Longtemps reléguée à la maison, la main-d'oeuvre féminine est devenue la priorité du gouvernement japonais face à un manque criant de bras.

«Une société où les femmes rayonnent»: tel est le voeu du premier ministre conservateur Shinzo Abe qui réunit vendredi un «Davos» féminin, avec en vedette la présidente du Fonds monétaire international (FMI), Christine Lagarde.

Il faudra cependant bien plus que de belles paroles et pompeux symposiums, estime la sociologue Muriel Jolivet, spécialiste du Japon où elle vit et enseigne depuis des décennies. Il faut un sursaut, «une révolution» même dans un pays bien peu rebelle et encore profondément sexiste.

Sous l'impulsion du gouvernement qui, pour donner l'exemple, vient de nommer cinq femmes dans son gouvernement remanié, un mouvement favorable semble se dessiner. Plusieurs entreprises se sont récemment engagées à promouvoir plus de femmes à des postes de responsabilité, comme Panasonic, ANA ou Toyota.

Mais les obstacles sont nombreux. «Mieux vaut avancer pas à pas» pour éviter «des échecs qui seraient contre-productifs», prévient le PDG de Nissan, Carlos Ghosn, qui juge trop «ambitieux» l'objectif du premier ministre (30% de femmes à des postes de responsabilités en 2020, contre 11% aujourd'hui).

Le constructeur d'automobiles projette pour sa part de porter cette part de 7% à 10% d'ici 2017. «Je ne veux pas prendre de risques», assure le dirigeant, refusant «une démarche artificielle pour se plier à la mode du moment».

Gare aussi aux promotions biaisées qui ne seraient qu'un leurre pour faire bonne figure. «Il y a toujours le doute que la personne soit à la position qu'elle occupe non parce qu'elle le mérite, mais à cause de son sexe», souligne Mme Jolivet.

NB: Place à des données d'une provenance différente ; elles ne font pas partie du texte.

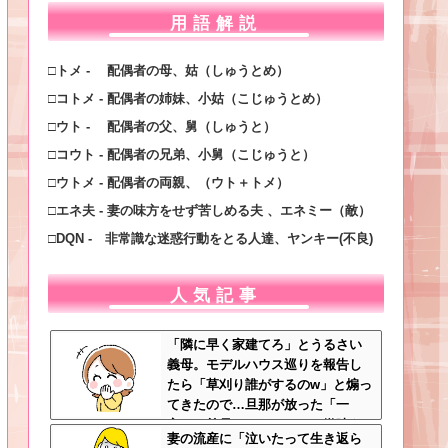
用語解説
□トメ - 配偶者の母、姑（しゅうとめ）
□コトメ - 配偶者の姉妹、小姑（こじゅうとめ）
□ウト - 配偶者の父、舅（しゅうと）
□コウト - 配偶者の兄弟、小舅（こじゅうと）
□ウトメ - 配偶者の両親、（ウト＋トメ）
□エネ夫 - 妻の味方をせず苦しめる夫 、エネミー（敵）
□DQN - 非常識な迷惑行動をとる人達、ヤンキー(不良)
人気記事
「隣に早く家建てろ」とうるさい
義母。モデルハウス巡りを報告し
たら「草刈り誰がするのw」と煽っ
てきたので…旦那が放った「一
言」に義母オロオロｗｗ←嫌味を
妻の流産に「泣いたって生き返ら
逆手にとった神対応すぎる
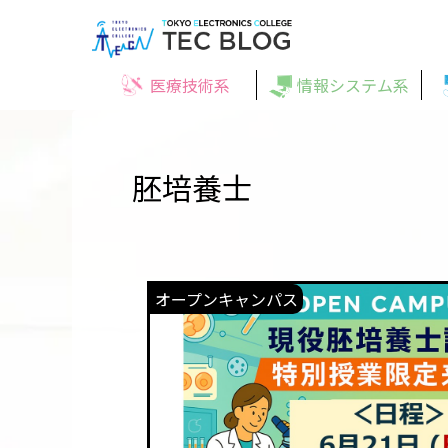
医療技術系
情報システム系
胚培養士
オープンキャンパス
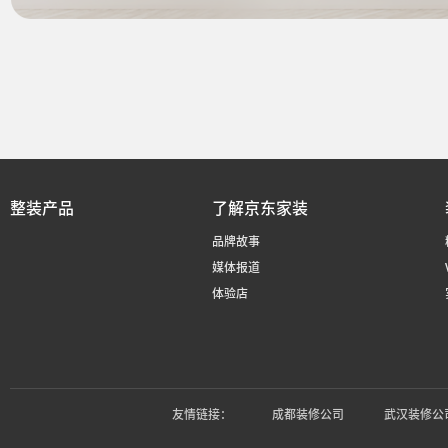
整装产品
了解京东家装
品牌故事
媒体报道
体验店
友情链接：
成都装修公司
武汉装修公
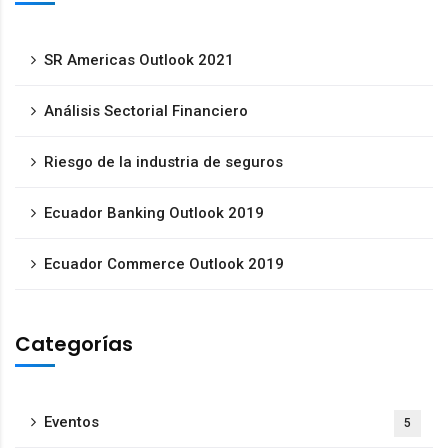
SR Americas Outlook 2021
Análisis Sectorial Financiero
Riesgo de la industria de seguros
Ecuador Banking Outlook 2019
Ecuador Commerce Outlook 2019
Categorías
Eventos
5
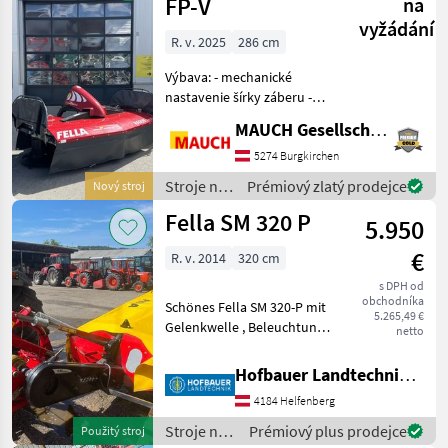
krmív /
FP-V
na
Fella
vyžádání
R. v. 2025
286 cm
Výbava: - mechanické
nastavenie šírky záberu -
dodatočné disky na tvorbu
MAUCH Gesellschaft m.b.H. & Co.KG
riadkov - namontovaný
hnací hriadeľ - 4 kosiace
5274 Burgkirchen
bubny - 3 nože na každý
Stroje na
Prémiový zlatý prodejce
Nový stroj
bubon - pracovná ší
zber
Fella SM 320 P
5.950
objemových
krmív /
€
R. v. 2014
320 cm
Fella
s DPH od
obchodníka
Schönes Fella SM 320-P mit
5.265,49 €
Gelenkwelle , Beleuchtung
netto
mit Warntafel , Tasträder
hinten am Balken , ... Sofort
Hofbauer Landtechnik GmbH
Verfügbar !!! Kardánovyý
4184 Helfenberg
hriadeľ: Kotúče, Pohon
skúšobný
Stroje na
Prémiový plus prodejce
Použitý stroj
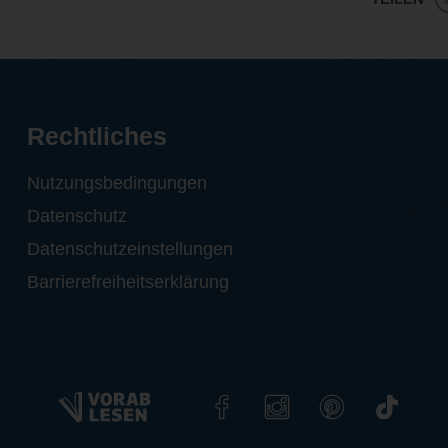
Rechtliches
Nutzungsbedingungen
Datenschutz
Datenschutzeinstellungen
Barrierefreiheitserklärung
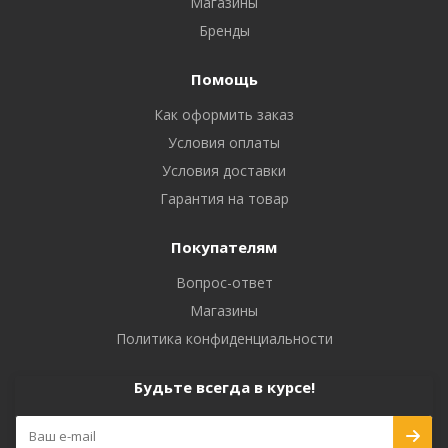
Магазины
Бренды
Помощь
Как оформить заказ
Условия оплаты
Условия доставки
Гарантия на товар
Покупателям
Вопрос-ответ
Магазины
Политика конфиденциальности
Будьте всегда в курсе!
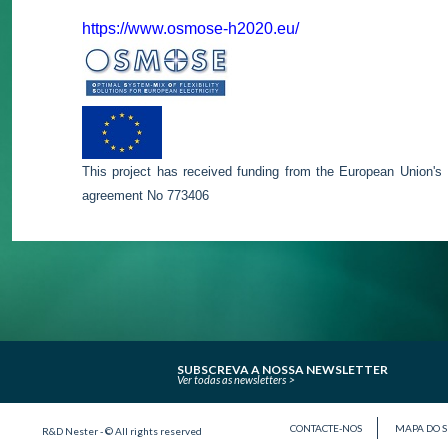
https://www.osmose-h2020.eu/
This project has received funding from the European Union's
agreement No 773406
SUBSCREVA A NOSSA NEWSLETTER
Ver todas as newsletters
CONTACTE-NOS
MAPA DO S
R&D Nester - © All rights reserved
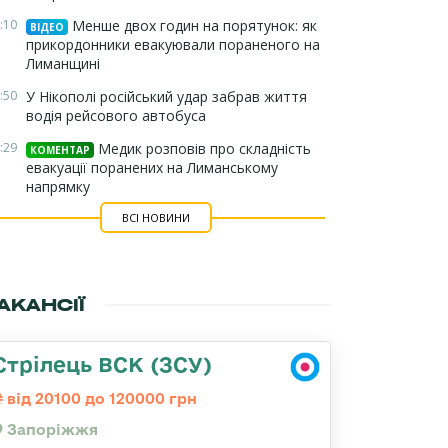
:10
Менше двох годин на порятунок: як
ВІДЕО
прикордонники евакуювали пораненого на
Лиманщині
:50
У Нікополі російський удар забрав життя
водія рейсового автобуса
:29
Медик розповів про складність
КОМЕНТАР
евакуації поранених на Лиманському
напрямку
ВСІ НОВИНИ
АКАНСІЇ
Стрілець ВСК (ЗСУ)
від 20100 до 120000 грн
Запоріжжя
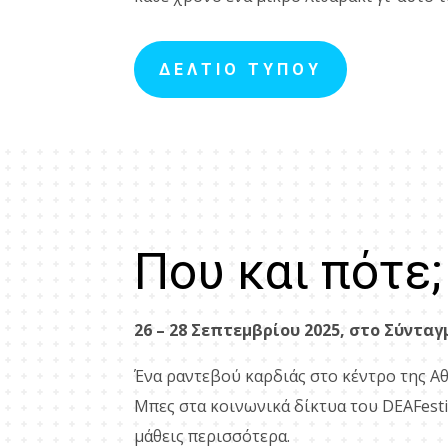
ΔΕΛΤΙΟ ΤΥΠΟΥ
Που και πότε;
26 – 28 Σεπτεμβρίου 2025, στο Σύνταγ
Ένα ραντεβού καρδιάς στο κέντρο της Αθ
Μπες στα κοινωνικά δίκτυα του DΕΑFestiv
μάθεις περισσότερα.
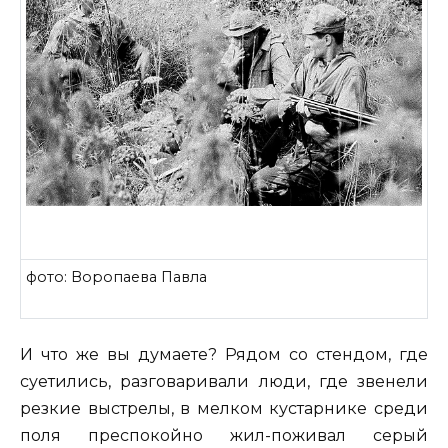
фото: Воропаева Павла
И что же вы думаете? Рядом со стендом, где
суетились, разговаривали люди, где звенели
резкие выстрелы, в мелком кустарнике среди
поля преспокойно жил-поживал серый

Le mariage, une «bonne planque»

Et puis les principales intéressées ont-elles envie de tels postes? Pas forcément dans l'environnement actuel, qui impose «des conditions de travail inhumaines», relève-t-elle.

Pour celles qui tentent de concilier travail et vie de famille, l'aventure peut en effet virer au cauchemar en cas de supérieurs peu compréhensifs: remarques désobligeantes, surcharge de travail, voire carrément rupture de contrat. Au point que, par peur de «déranger», un souci constant dans la société nippone, certaines femmes n'osent pas prendre le congé parental auquel elles ont droit.

Malgré l'adoption en 1985 d'une loi sur l'égalité des chances dans l'emploi, «le monde de l'entreprise est resté très masculin, comme le monde politique», explique l'enseignante.

Symboles d'un lieu de travail «sexué», les «O.L.» (office lady), autrefois destinées à devenir les futures épouses des jeunes gens employés, peuvent certes désormais aspirer à plus et «faire carrière à égalité avec les hommes».

Mais au prix de nombreux sacrifices, comme «accepter de rentrer à minuit tous les soirs» et être mutées sans préavis à l'autre bout du pays, déplore Muriel Jolivet, «donc, pour beaucoup de femmes, le mariage apparaît comme la bonne planque».

«Changer la façon de travailler»

Elles sont ainsi nombreuses à quitter leur emploi une fois la bague au doigt, ce qui se traduit par une courbe d'activité en M en fonction des tranches d'âge, travers qu'on ne retrouve dans aucun autre pays développé (à l'exception de la Corée du Sud). Un premier pic avant le mariage, un creux à la naissance du premier enfant et pendant ses premières années, un deuxième pic ensuite, qui correspond à un retour tardif sur le marché du travail, souvent à temps partiel.

Résultat, le taux d'activité moyen des femmes plafonne à environ 63%, loin des 80% de leurs homologues masculins.

Kimie Iwata, présidente de l'institut du Japon pour la promotion des femmes et la diversité, veut néanmoins croire à un changement de mentalité, pas par souci d'égalité, mais par impératif économique.

«De nombreuses entreprises prennent des initiatives, comme interdire les heures supplémentaires le mercredi, ou encore éteindre la lumière à 20H», détaille-t-elle, appelant désormais à aller plus loin. Il s'agit de «changer la façon de travailler» afin d'«améliorer la productivité», plus faible au Japon qu'ailleurs, et libérer du temps pour la vie privée.

Il y a désormais urgence à agir car dans un pays vieillissant, la population en âge de travailler diminue inexorablement: 87 millions en 1995, 66 millions en 2013 et, selon des projections, 57 millions en 2030, soit aussi peu qu'à la fin de la Seconde guerre mondiale.